**Exercise goal**:
When a line in the entries below contains the word "fruit", copy that line.

**Available data**:
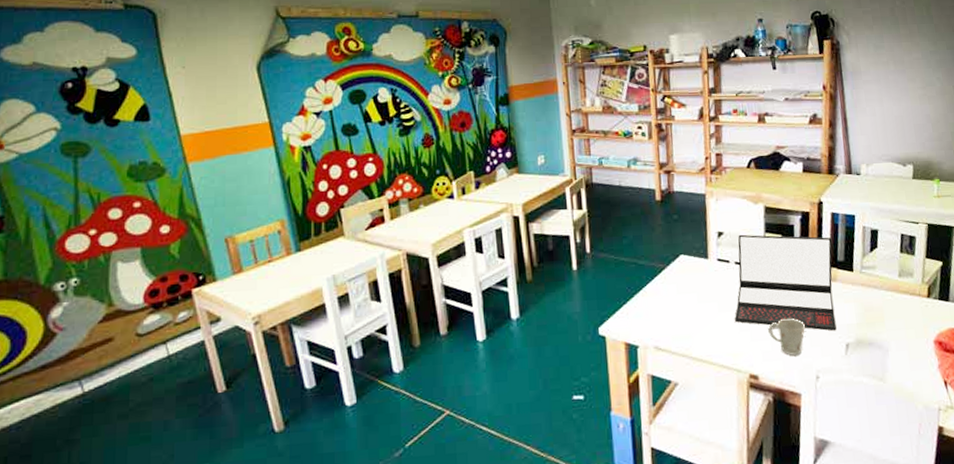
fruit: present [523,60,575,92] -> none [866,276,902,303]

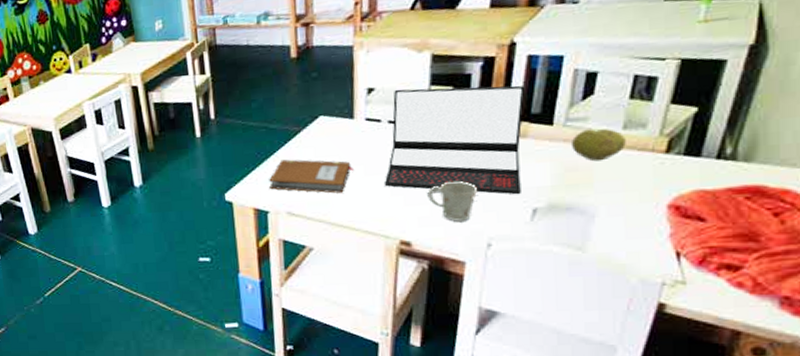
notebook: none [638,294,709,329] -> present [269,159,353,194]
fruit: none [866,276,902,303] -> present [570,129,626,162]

---

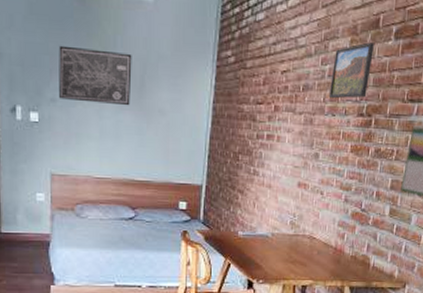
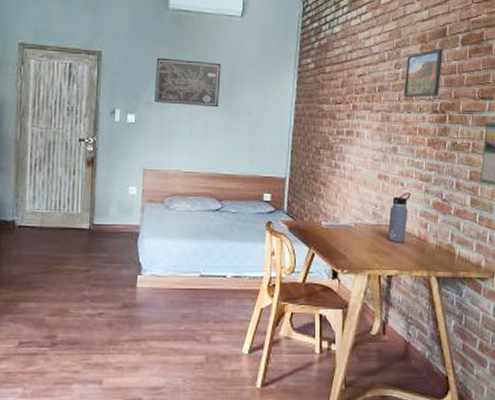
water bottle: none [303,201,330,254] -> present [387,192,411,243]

--

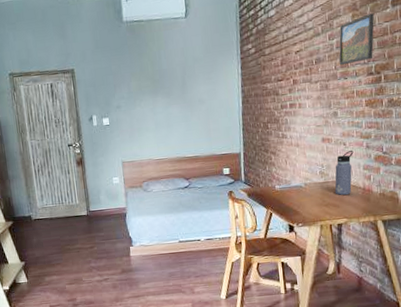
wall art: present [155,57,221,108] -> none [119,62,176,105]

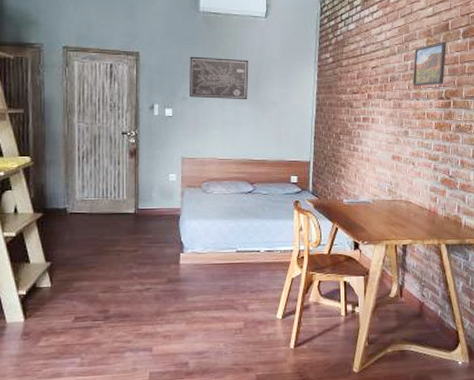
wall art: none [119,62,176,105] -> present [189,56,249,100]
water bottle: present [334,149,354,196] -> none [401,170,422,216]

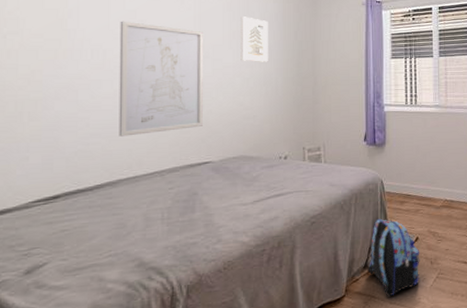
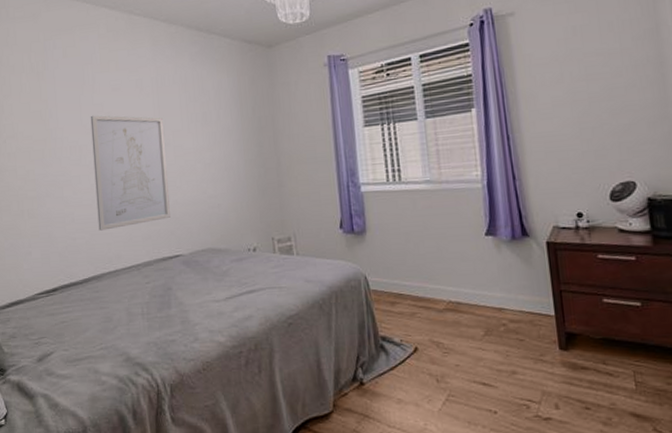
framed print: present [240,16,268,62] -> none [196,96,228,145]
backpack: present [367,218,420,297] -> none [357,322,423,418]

**Answer**:
fruit: present [523,60,575,92] -> none [866,276,902,303]
fruit: none [866,276,902,303] -> present [570,129,626,162]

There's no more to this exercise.